James Madison ends Hens' tournament dreams in final seconds
Published: Sunday, March 10, 2013
Updated: Monday, March 11, 2013 18:03
RICHMOND, Va. – For the second time this season, James Madison sent the Delaware men’s basketball team home with their heads hanging. A wild and controversial finish ended the Hens’ CAA final and NCAA Tournament dreams.
Two free throws by senior guard Devon Moore with 3.7 seconds left put the Dukes up 58-57. In response, head coach Monté Ross drew up a full court play in which senior forward Jamelle Hagins caught the ball near half court and passed it to junior guard Devon Saddler, who drove as far as he could before taking an off-balance jumper near the foul line.
The ball clanged off the rim and the Dukes stormed the court. Ross said the Hens got the ball in the right person’s hands and Saddler got a good look, but the shot just didn’t fall.
Delaware failed to execute on two key possessions at the end of the game, which proved the difference. The first involved a contentious play with sophomore guard Jarvis Threatt, who took an inbound pass with 13.3 seconds remaining and dribbled down the side of the court. As the defender approached, the referee blew the whistle and pointed to the line.
He ruled Threatt had dribbled out of bounds. All Threatt could muster up postgame was that the referee made the call he saw.
“Let me just say he wasn’t out of bounds,” Ross said in defense of his starting point guard. “He didn’t step out of bounds, the ball didn’t go out of bounds.”
The turnover allowed Moore to drive down the right lane into Hagins, who tied up the ball, but a foul was called.
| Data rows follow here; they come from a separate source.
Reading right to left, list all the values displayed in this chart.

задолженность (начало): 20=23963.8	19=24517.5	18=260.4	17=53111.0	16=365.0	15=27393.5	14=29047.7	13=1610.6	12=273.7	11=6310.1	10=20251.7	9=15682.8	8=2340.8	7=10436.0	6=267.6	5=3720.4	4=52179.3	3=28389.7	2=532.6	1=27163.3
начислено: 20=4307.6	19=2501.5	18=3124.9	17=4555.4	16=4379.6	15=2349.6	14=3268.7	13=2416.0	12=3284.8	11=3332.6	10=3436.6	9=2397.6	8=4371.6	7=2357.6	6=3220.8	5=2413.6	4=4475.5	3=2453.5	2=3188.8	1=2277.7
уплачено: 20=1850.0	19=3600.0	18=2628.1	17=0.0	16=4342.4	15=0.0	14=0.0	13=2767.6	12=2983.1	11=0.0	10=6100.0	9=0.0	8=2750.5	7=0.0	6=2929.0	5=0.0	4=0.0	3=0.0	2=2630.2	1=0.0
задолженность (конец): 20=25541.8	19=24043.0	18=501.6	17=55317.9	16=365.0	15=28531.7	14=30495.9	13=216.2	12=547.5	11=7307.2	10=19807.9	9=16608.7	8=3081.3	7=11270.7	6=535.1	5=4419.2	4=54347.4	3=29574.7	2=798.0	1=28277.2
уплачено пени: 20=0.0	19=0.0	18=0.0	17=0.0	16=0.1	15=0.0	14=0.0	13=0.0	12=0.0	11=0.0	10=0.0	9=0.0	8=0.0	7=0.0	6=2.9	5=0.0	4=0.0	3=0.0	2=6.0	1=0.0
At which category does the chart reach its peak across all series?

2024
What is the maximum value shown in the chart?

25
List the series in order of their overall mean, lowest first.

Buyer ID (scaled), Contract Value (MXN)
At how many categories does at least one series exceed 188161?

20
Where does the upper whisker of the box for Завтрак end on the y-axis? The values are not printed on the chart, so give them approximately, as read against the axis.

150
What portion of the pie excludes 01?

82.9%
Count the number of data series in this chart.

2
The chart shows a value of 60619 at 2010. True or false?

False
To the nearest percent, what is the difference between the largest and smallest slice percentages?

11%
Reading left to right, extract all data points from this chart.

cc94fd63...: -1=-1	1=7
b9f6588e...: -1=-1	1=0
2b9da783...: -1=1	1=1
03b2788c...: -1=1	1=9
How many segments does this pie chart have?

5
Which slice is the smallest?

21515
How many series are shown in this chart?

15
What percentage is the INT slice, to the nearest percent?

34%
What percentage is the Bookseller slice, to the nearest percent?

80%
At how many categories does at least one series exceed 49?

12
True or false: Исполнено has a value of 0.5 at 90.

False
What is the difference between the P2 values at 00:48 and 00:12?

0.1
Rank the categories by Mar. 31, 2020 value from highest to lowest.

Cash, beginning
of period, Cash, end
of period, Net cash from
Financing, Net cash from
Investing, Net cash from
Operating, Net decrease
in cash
Ross said Hagins made a strong defensive move, but again it appeared a call went against the Hens, as there did not seem to be a lot of contact on the play.
The other time Delaware failed to capitalize came on the previous possession when Threatt took a 3-pointer with under a minute to play. Hagins collected his fourth offensive rebound of the night and went to pass the ball out of the paint, but a double team by James Madison defenders forced another turnover for the Hens, who had 16 on the night.
The Dukes dribbled up court and took a timeout to set up a game-winning shot with 39.5 seconds to play. However, Hens’ junior forward Carl Baptiste stepped in front of a driving Andre Nation, who hit the winner back on Feb. 17, and blocked the shot. Baptiste’s size caused a disadvantage all game for the Dukes as he collected nine rebounds, three of which were offensive boards.
The game seemed in hand for Delaware until Threatt’s miscue gave the ball back to James Madison.
The Hens had mounted a 10-point comeback when the team fell behind early in the second half. Threatt drove the lane but coughed up the ball, which the Dukes gathered and slammed home at the 17:23 mark.
Saddler, who had not made a field goal in the game yet and only had one point, finally got going for Delaware as he connected with his first bucket of the game with 16:14 left. The Hens started to force missed shots and asserted themselves on the glass.
“We knew that was a strength coming into the game […] when I didn’t have too many rebounds in the first half, I kind of focused on that in the second, made sure I attacked the glass,” Baptiste said.
Delaware’s 6-0 run brought the game within reach with less than 16 to play. Threatt then stepped up, scoring seven of his nine points in a row. First he swiped an offensive rebound and laid it in off the glass. After a defensive stop, the Richmond native drilled a 3-pointer to give the Hens a 47-46 lead. He continued with another layup on the Hens’ next possession to put them up three with 7:08 left in the game.
Delaware fought off numerous James Madison comebacks and extended its lead to 57-51 with just under 3 minutes to play but would not find the bottom of the net again.
The Hens hope to continue postseason play in another tournament, Ross said. His main job is to pick the team up after the tough loss and then focus on remaining games, he said.
“The biggest thing about college athletics is you ask these guys to give their blood, their heart, their soul or their guts,” Ross said. “I’m so appreciative of my team because they gave me that, and I couldn’t have asked them for anything else tonight.”